Energy Analysts Offer Fixes for Six Capacity Market Flaws

10 11 2023 | 15:20Press / THE ENERGY MIX

As capacity markets offer up more incentives for electricity generators to invest in meeting future demand, regulatory schemes in Europe offer valuable lessons for evolving energy landscapes worldwide.

“Over the last decade Europe has witnessed the growth of capacity remuneration mechanisms (CRMs),” writes the Brussels-based Regulatory Assistance Project (RAP). With investments in grid capacity and diversity becoming crucial, especially as intermittent sources like wind and solar increasingly feed grids, a deep dive by RAP provides insights into CRMs, their drawbacks, and how to mitigate them.

How Do CRMs Work?

“The overall aim of the CRM is to ensure security of supply, as well as ensuring that consumers don’t pay for more capacity than is needed,” explains SEM Committee,. Ireland’s grid operator. They’re meant to provide advance payments to power producers so they’ll invest in new capacity a few years before the electricity is actually needed.

Capacity markets define payment methods, rules, and rates, and can take different forms, including auctions among potential suppliers or other designs. They’re becoming an important policy option on a global path to greater electrification, but they do come with some downsides.

RAP evaluates a number of mechanisms, but specifically flags long-standing concerns with forward capacity markets. It cites “reserve scarcity pricing” systems that adjust electricity rates during periods of shortage as a more transparent, consumer-focused alternative.

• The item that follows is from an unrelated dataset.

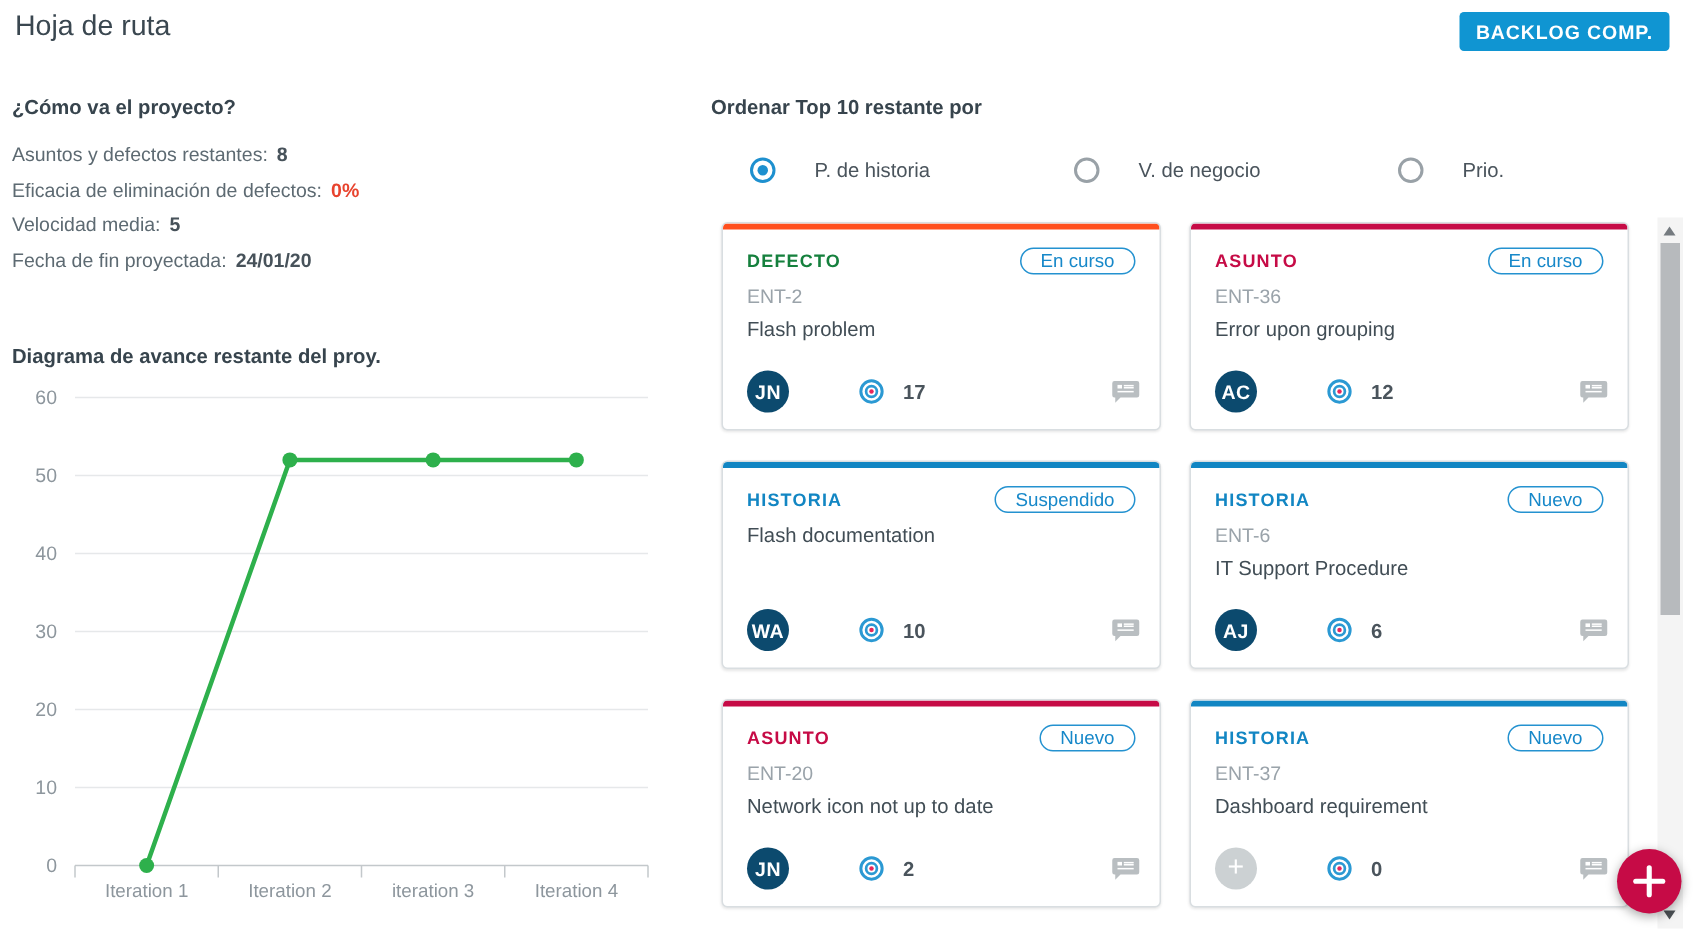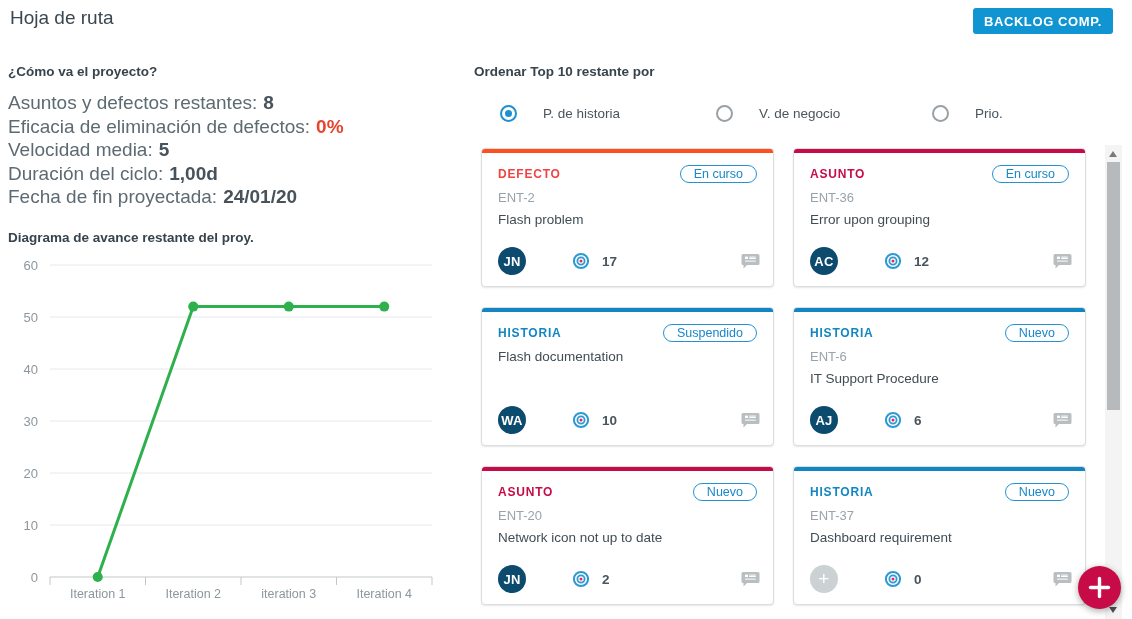"Asuntos y defectos restantes: 8" .stat-row { font-size: 19px -> 13px }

Poor Incentives Can Make Capacity Markets Fail

Historically, some capacity markets have failed to provide stable electricity supply when power producers fail to honour their contracts, either by neglecting to build new resources fast enough or by not ensuring that a plant is available when needed. This can happen when law prequalification requirements allow “paper projects” to win capacity contracts before they’re far enough along in their development. Capacity markets are more likely to fail if penalties are too low to enforce compliance, or deposits are too modest to weed out unqualified suppliers.

RAP recommends higher deposits to discourage bids on behalf of immature projects, and strict enough penalties to ensure that winning bidders deliver the capacity they promised when it’s needed.

Capacity Markets Tend to Procure Too Much Power

When capacity markets centralize decisions on electricity supply and demand, regulators are motivated to over-insure against shortages, leaving the costs of preventing power shortages to be borne by consumers in the form of higher energy bills.

RAP says grid operators can avoid the bias for excess capacity by engaging technical experts and conducting resource assessments to more accurately calculate the risks. Neutralizing conflicts of interest—by decentralizing responsibility for procuring capacity and setting up a fully independent system operator—can also help.

Reserve Scarcity Pricing Drives Up Capital Costs

RAP sees reserve scarcity pricing as the best CRM option, even though it can saddle consumers with higher capital costs and raises concerns about government intervention when power prices are high. Those features of a reserve scarcity pricing system can raise flags with investors compared to capacity markets.

But RAP argues against the centralized regulation that capacity markets foster, suggesting a series of reforms to boost investors’ confidence that they’ll recover their costs. Options include measures to protect vulnerable consumers and financial market solutions to stabilize bills.

Capacity Markets Dampen Interest in Demand Response

Though capacity markets are designed to increase supply, they often fail to adequately support demand-side options that give power users an incentive to reduce consumption during periods of peak demand. That means they miss the full benefit of the avoided costs that might be available across the system.

“This matters because it sustains the bias against demand-side resources crucial in accommodating massive growth in variable renewables at least cost,” writes RAP.

The blueprint says grid operators can support efficient incentives for demand response by targeting recovery charges to coincide with periods of scarcity. While the approach does nothing for low-income consumers who already limit their electricity demand, RAP says it still reduces overall capacity needs and system costs, and “there are better ways to protect the energy poor than by deliberately distorting the market.”

Capacity Markets Struggle to Boost Competition

European regulations are meant to minimize market distortions by opening capacity markets to cross-border participation. RAP says centralized capacity auctions still “struggle to provide a fully level playing field for foreign resources,” resulting in uncertainty about whether capacity will be contracted across multiple jurisdictions. But tougher regulations can better ensure fair participation for foreign resources.

Grid operators can also level the playing field by reducing conflicts of interest and reflecting the full value of resources in real-time markets.

Long-Term Contracts May Lock In Dirty, Inefficient Power Production

Capacity markets based on long-term contracts can lock in current technologies and slow down the adoption of new technologies. The failure to innovate can drive up consumer costs and can offset or overwhelm the savings a grid might hope to achieve with longer-term contracts that qualify for lower capital costs.

Regulations like carbon pricing and tighter emissions standards can prompt competitors to consider the longer-term competitiveness of current technologies as lower-emissions options become available. But RAP says a better option is to do away with long-term contracts altogether.